Frequently Asked Questions About VRAM Calculator

A VRAM calculator estimates the GPU memory required to load and run a large language model. It computes model weight storage (parameters × bytes-per-precision), KV cache (from sequence length, batch size, and attention architecture), activations, and — for training — optimizer states and gradients. It runs entirely in your browser with no data uploads required.

The parameter count is usually in the model name (7B, 70B, 405B). For exact values, check the model's config.json on Hugging Face — look for the "num_parameters" field, or multiply hidden_size × num_layers × ~12 as a rough estimate. Our presets include accurate parameter counts for popular models like Llama 3.1, Qwen2.5, Mistral, and Gemma 2.

During full fine-tuning, the GPU must store: the model weights (same as inference), gradient tensors of the same size, and Adam optimizer state — which includes FP32 master weights, first moment (m1), and second moment (m2) tensors, adding roughly 12 extra bytes per parameter. For a 7B model in BF16, inference needs ~14 GB but full training needs ~60–80 GB. LoRA training dramatically reduces this by limiting optimizer states to the small adapter matrices only.

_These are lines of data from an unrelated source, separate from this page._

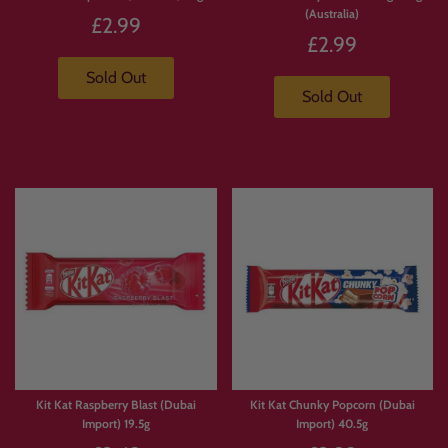
(Australia)
£2.99
£2.99
Sold Out
Sold Out
Kit Kat Raspberry Blast (Dubai
Kit Kat Chunky Popcorn (Dubai
Import) 19.5g
Import) 40.5g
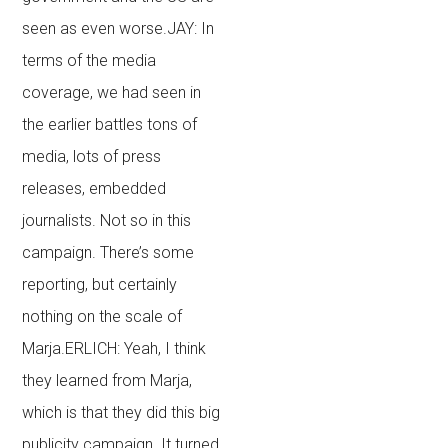
seen as even worse.JAY: In
terms of the media
coverage, we had seen in
the earlier battles tons of
media, lots of press
releases, embedded
journalists. Not so in this
campaign. There’s some
reporting, but certainly
nothing on the scale of
Marja.ERLICH: Yeah, I think
they learned from Marja,
which is that they did this big
publicity campaign. It turned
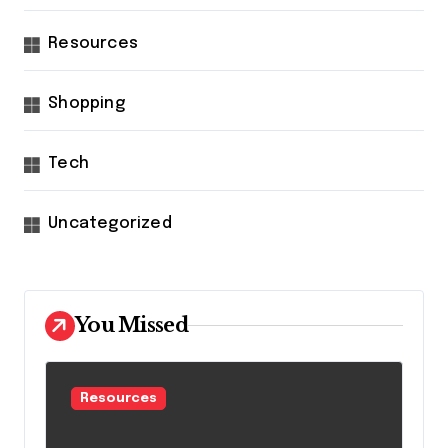
Resources
Shopping
Tech
Uncategorized
You Missed
Resources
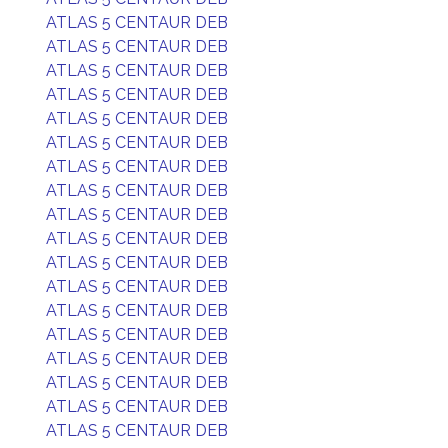
ATLAS 5 CENTAUR DEB
ATLAS 5 CENTAUR DEB
ATLAS 5 CENTAUR DEB
ATLAS 5 CENTAUR DEB
ATLAS 5 CENTAUR DEB
ATLAS 5 CENTAUR DEB
ATLAS 5 CENTAUR DEB
ATLAS 5 CENTAUR DEB
ATLAS 5 CENTAUR DEB
ATLAS 5 CENTAUR DEB
ATLAS 5 CENTAUR DEB
ATLAS 5 CENTAUR DEB
ATLAS 5 CENTAUR DEB
ATLAS 5 CENTAUR DEB
ATLAS 5 CENTAUR DEB
ATLAS 5 CENTAUR DEB
ATLAS 5 CENTAUR DEB
ATLAS 5 CENTAUR DEB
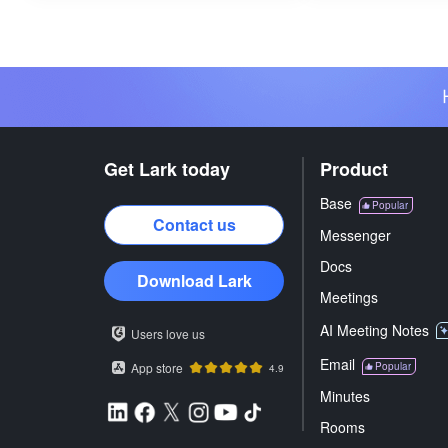
Get Lark today
Product
Base
Popular
Contact us
Messenger
Docs
Download Lark
Meetings
AI Meeting Notes
Users love us
Email
App store
Popular
4.9
Minutes
Rooms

The key-value cache stores the attention keys and values computed for all previous tokens in a sequence. This avoids recomputing them at each generation step. The cache size = 2 × layers × KV-heads × head-dim × sequence-length × batch-size × bytes. Since sequence length is in the formula linearly, extending context from 4K to 128K tokens increases KV cache by 32×. Models with Grouped Query Attention (GQA) reduce KV-heads to 8 or fewer, substantially cutting KV cache size.

GGUF (used by llama.cpp and Ollama) quantises model weights to 2–8 bits per parameter, dramatically reducing weight storage. GGUF mode calculates weight memory as parameters × (quantBits / 8) bytes. The KV cache is always stored in FP16 regardless of weight quantisation, as it changes dynamically with each generation step. Q4_K_M (≈4 bits) is the most popular balance of quality and memory efficiency.

GQA reduces the number of key and value attention heads to a fraction of query heads (e.g., 8 KV heads vs 32 query heads in Llama 3.1). Since KV cache memory scales with KV heads, GQA reduces KV cache by 4× in that example. This is why modern models like Llama 3.1 can serve longer contexts without proportionally exploding VRAM. In the vram calculator, enter the actual num_key_value_heads from config.json for accurate KV cache estimates.

At FP16, a 70B model requires approximately 140 GB for weights alone, plus KV cache. This fits on two NVIDIA H100 80GB or A100 80GB GPUs (160 GB combined) using tensor parallelism. At INT4, weights drop to ~35 GB, fitting on a single H100 or two A100 40GB cards. Use the GPU compatibility table in the calculator to see the minimum GPU count for each card in your configuration.

The calculator uses the standard theoretical formula that all runtimes are based on. vLLM uses paged attention which manages KV cache in pages — actual peak VRAM may be 5–15% higher due to page overhead. llama.cpp memory-maps weights on CPU and only loads active layers to GPU, so it can run larger models with less VRAM. Transformers pre-allocates the full KV cache up front. The 7% framework overhead buffer in the calculator accounts for most of this variance.

Yes. The VRAM calculator runs entirely client-side in your web browser. Your model architecture parameters, precision choices, and context settings are processed locally on your device and never sent to any server. No account or signup is required.